- **Exercise goal**
From the entries, copy each line that includes "learning".
####################
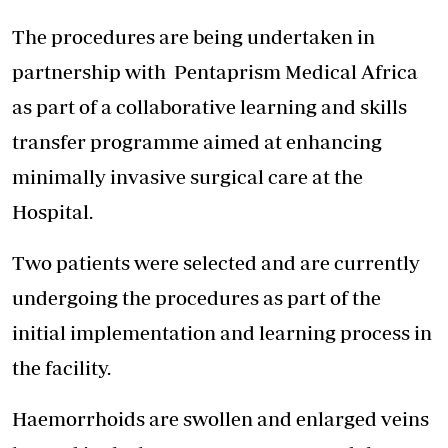
The procedures are being undertaken in
partnership with
Pentaprism Medical Africa
as part of a collaborative learning and skills
transfer programme aimed at enhancing
minimally invasive surgical care at the
Hospital.
Two patients were selected and are currently
undergoing the procedures as part of the
initial implementation and learning process in
the facility.
Haemorrhoids are swollen and enlarged veins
####################
- **Answer box**
as part of a collaborative learning and skills
initial implementation and learning process in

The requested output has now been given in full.